The DMZ | South Korea
The DMZ (Demilitarized Zone) is a strip of land running across the Korean Peninsula that serves as a buffer zone between North and South Korea. The DMZ is a de facto border barrier, which runs in the vicinity of the 38th parallel north. The DMZ cuts the Korean Peninsula roughly in half, crossing the 38th parallel on an angle, with the west end of the DMZ lying south of the parallel and the east end lying north of it. It was created as part of the Korean Armistice Agreement between North Korea, the People's Republic of China, and the United Nations Command forces in 1953. It's 250Km long and roughly 4Km wide and is the most heavily militarized border in the world.
I signed up to go on a tour, which is the only way you an go and included a visit to the Joint Security Area, The JSA. It's where the the North and South Korean forces stand face to face. In the above photo, you can see the North Korean guy looking through his binoculars at us, (zoomed in image below). The hut on the left is where they sit down to 'talk'.
Taking photos is severely restricted; "You can take your photos here, just to the front, not to the sides!"
Again in the above photo, you see the guy on the right, half of his body hidden behind the hut, "less exposure to a bullet" we were told. I wonder if the guy on the left gets more danger money. All looks like a load of propaganda.. The guards stand for ages in a martial arts stance, a bit like boxers do before a big fight, staring their opponent out.

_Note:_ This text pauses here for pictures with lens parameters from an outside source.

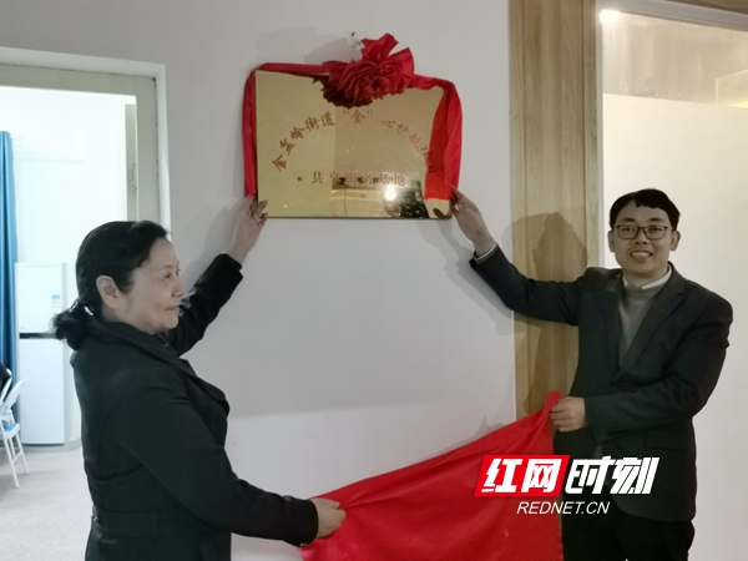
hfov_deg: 52.6
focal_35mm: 35
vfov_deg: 40.7
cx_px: 374
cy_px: 280
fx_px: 756
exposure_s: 1/33.3
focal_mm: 5.58
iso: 320
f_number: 1.8
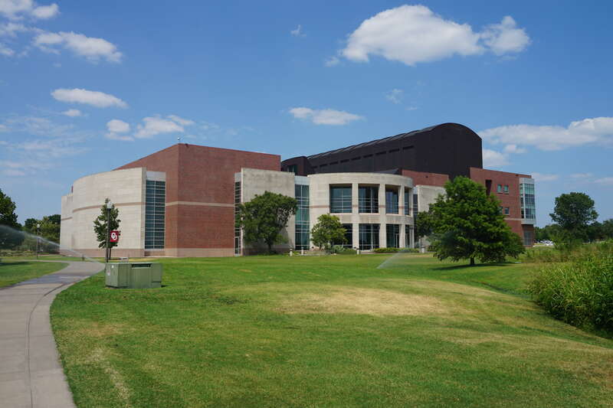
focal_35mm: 32
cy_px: 204
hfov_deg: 59.5
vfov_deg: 41.7
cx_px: 306
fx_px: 536
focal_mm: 21
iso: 100
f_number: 11
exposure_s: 1/200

So when the tourists from the south side visit the area, in side the left hut, 1 guard stands next to the door which leads to the north and another one, stands, one foot in the north and one in the south at the end of the table which stands on the border. When the tourists from the north side come, there are 2 North Korean guards, one at the end of the table and one next to the door which leads to the south.
The two countries are technically still at war since the 1950-1953 war ended in a truce.
Inside the JSA conference room. The guard stands, one foot in the north and one in the south. So technically I have been in North Korea.
For information only, I used the tour agency which ran out of the top floor of the LOTTE Hotel in Seoul. My trip was back in 2014.